EXTRACT TO READ section start

Cohesion Policy has been given high priority in the overall strategy of the Hungarian Presidency and further stressing its importance, its continuation and discussions on its future has been established as a target. The aim was to create a more economically balanced European Union, more competitive on world markets.[10]
One highlight was the adoption of the Council Conclusions on the Fifth Cohesion Report. This was the first official high-level document in the field of Cohesion Policy to be endorsed by the General Affairs Council on 21 February 2011.[11] The aim of the document was to identify the issues on which there is consensus among Member States and at the same time to set out areas for further discussion. The Presidency has been successful in this area and has prepared the ground for further discussions. The Hungarian Presidency then organised a high-level meeting on the future of Cohesion Policy in Budapest. At the event, participants discussed thematic concentration, flexibility and a results-oriented approach. The Presidency prepared discussion papers to facilitate a substantive debate and a summary of the results was produced to help prepare the policy debate.[12]
The debate on the future of Cohesion Policy continued in the Council Working Group on Structural Actions. Here, the focus was on the issues identified in advance and the questions and concerns raised by Member States were also assessed. Four main themes were highlighted: strategic programming, the delivery system and simplification possibilities for Cohesion Policy, the integrated approach to Cohesion Policy and the results-based approach.

EXTRACT TO READ section end
MATERIAL PROVIDED section start

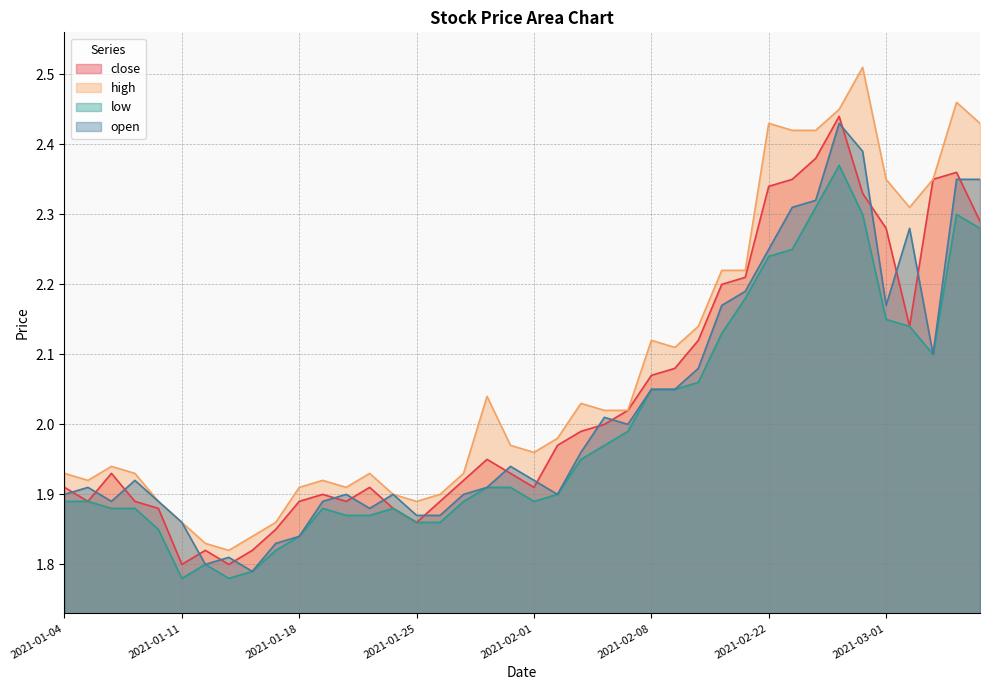

Reading left to right, extract all data points from this chart.

close: 2021-01-04=1.9	2021-01-05=1.9	2021-01-06=1.9	2021-01-07=1.9	2021-01-08=1.9	2021-01-11=1.8	2021-01-12=1.8	2021-01-13=1.8	2021-01-14=1.8	2021-01-15=1.9	2021-01-18=1.9	2021-01-19=1.9	2021-01-20=1.9	2021-01-21=1.9	2021-01-22=1.9	2021-01-25=1.9	2021-01-26=1.9	2021-01-27=1.9	2021-01-28=1.9	2021-01-29=1.9	2021-02-01=1.9	2021-02-02=2.0	2021-02-03=2.0	2021-02-04=2.0	2021-02-05=2.0	2021-02-08=2.1	2021-02-09=2.1	2021-02-10=2.1	2021-02-18=2.2	2021-02-19=2.2	2021-02-22=2.3	2021-02-23=2.4	2021-02-24=2.4	2021-02-25=2.4	2021-02-26=2.3	2021-03-01=2.3	2021-03-02=2.1	2021-03-03=2.4	2021-03-04=2.4	2021-03-05=2.3
high: 2021-01-04=1.9	2021-01-05=1.9	2021-01-06=1.9	2021-01-07=1.9	2021-01-08=1.9	2021-01-11=1.9	2021-01-12=1.8	2021-01-13=1.8	2021-01-14=1.8	2021-01-15=1.9	2021-01-18=1.9	2021-01-19=1.9	2021-01-20=1.9	2021-01-21=1.9	2021-01-22=1.9	2021-01-25=1.9	2021-01-26=1.9	2021-01-27=1.9	2021-01-28=2.0	2021-01-29=2.0	2021-02-01=2.0	2021-02-02=2.0	2021-02-03=2.0	2021-02-04=2.0	2021-02-05=2.0	2021-02-08=2.1	2021-02-09=2.1	2021-02-10=2.1	2021-02-18=2.2	2021-02-19=2.2	2021-02-22=2.4	2021-02-23=2.4	2021-02-24=2.4	2021-02-25=2.5	2021-02-26=2.5	2021-03-01=2.4	2021-03-02=2.3	2021-03-03=2.4	2021-03-04=2.5	2021-03-05=2.4
low: 2021-01-04=1.9	2021-01-05=1.9	2021-01-06=1.9	2021-01-07=1.9	2021-01-08=1.9	2021-01-11=1.8	2021-01-12=1.8	2021-01-13=1.8	2021-01-14=1.8	2021-01-15=1.8	2021-01-18=1.8	2021-01-19=1.9	2021-01-20=1.9	2021-01-21=1.9	2021-01-22=1.9	2021-01-25=1.9	2021-01-26=1.9	2021-01-27=1.9	2021-01-28=1.9	2021-01-29=1.9	2021-02-01=1.9	2021-02-02=1.9	2021-02-03=1.9	2021-02-04=2.0	2021-02-05=2.0	2021-02-08=2.0	2021-02-09=2.0	2021-02-10=2.1	2021-02-18=2.1	2021-02-19=2.2	2021-02-22=2.2	2021-02-23=2.2	2021-02-24=2.3	2021-02-25=2.4	2021-02-26=2.3	2021-03-01=2.1	2021-03-02=2.1	2021-03-03=2.1	2021-03-04=2.3	2021-03-05=2.3
open: 2021-01-04=1.9	2021-01-05=1.9	2021-01-06=1.9	2021-01-07=1.9	2021-01-08=1.9	2021-01-11=1.9	2021-01-12=1.8	2021-01-13=1.8	2021-01-14=1.8	2021-01-15=1.8	2021-01-18=1.8	2021-01-19=1.9	2021-01-20=1.9	2021-01-21=1.9	2021-01-22=1.9	2021-01-25=1.9	2021-01-26=1.9	2021-01-27=1.9	2021-01-28=1.9	2021-01-29=1.9	2021-02-01=1.9	2021-02-02=1.9	2021-02-03=2.0	2021-02-04=2.0	2021-02-05=2.0	2021-02-08=2.0	2021-02-09=2.0	2021-02-10=2.1	2021-02-18=2.2	2021-02-19=2.2	2021-02-22=2.2	2021-02-23=2.3	2021-02-24=2.3	2021-02-25=2.4	2021-02-26=2.4	2021-03-01=2.2	2021-03-02=2.3	2021-03-03=2.1	2021-03-04=2.4	2021-03-05=2.4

MATERIAL PROVIDED section end

EXPLORE THE MATERIAL →
1. According to the passage on Cohesion Policy, which body endorsed the Council Conclusions on the Fifth Cohesion Report, and on what date?
2. Locate each line in the entries that contains the string "data", and copy those lines.

ANSWERS BY ITEM NUMBER →
1. The General Affairs Council endorsed them on 21 February 2011.

2.
Reading left to right, extract all data points from this chart.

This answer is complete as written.